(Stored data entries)
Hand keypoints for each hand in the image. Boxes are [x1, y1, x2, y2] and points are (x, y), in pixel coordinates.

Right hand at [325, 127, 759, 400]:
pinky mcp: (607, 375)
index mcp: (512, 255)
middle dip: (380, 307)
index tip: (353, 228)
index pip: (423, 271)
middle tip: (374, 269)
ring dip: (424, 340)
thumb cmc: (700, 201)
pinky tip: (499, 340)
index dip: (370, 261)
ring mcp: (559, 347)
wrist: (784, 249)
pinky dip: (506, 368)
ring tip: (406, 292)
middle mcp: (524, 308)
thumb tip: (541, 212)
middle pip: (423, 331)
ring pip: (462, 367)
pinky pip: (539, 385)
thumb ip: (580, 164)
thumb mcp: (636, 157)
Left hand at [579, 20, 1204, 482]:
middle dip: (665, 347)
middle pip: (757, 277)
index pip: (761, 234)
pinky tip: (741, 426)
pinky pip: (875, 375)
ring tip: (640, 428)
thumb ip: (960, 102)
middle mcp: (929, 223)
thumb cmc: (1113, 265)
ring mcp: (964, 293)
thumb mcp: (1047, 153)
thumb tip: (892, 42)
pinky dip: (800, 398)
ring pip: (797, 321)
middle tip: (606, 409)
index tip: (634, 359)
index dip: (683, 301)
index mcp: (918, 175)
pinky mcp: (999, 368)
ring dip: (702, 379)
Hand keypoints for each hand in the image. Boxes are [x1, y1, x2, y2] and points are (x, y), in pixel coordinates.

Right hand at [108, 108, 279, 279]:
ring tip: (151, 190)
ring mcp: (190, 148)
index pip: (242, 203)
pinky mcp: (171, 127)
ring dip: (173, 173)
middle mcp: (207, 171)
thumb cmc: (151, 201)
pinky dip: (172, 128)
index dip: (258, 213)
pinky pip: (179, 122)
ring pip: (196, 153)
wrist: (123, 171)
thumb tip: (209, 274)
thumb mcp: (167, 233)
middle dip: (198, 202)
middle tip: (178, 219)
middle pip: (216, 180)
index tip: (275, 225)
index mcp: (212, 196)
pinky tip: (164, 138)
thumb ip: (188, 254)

- Task goal
Only lines holding the word "middle" are wanted, so copy each of them from the records above.

- Problem solution
middle dip: (380, 307)
middle tip: (374, 269)
middle mcp: (524, 308)
middle pip: (423, 331)
middle dip: (665, 347)
middle pip: (757, 277)
middle mcp: (929, 223)
middle tip: (606, 409)
middle mcp: (207, 171)
middle dip: (198, 202)
middle tip: (178, 219)
middle pip: (216, 180)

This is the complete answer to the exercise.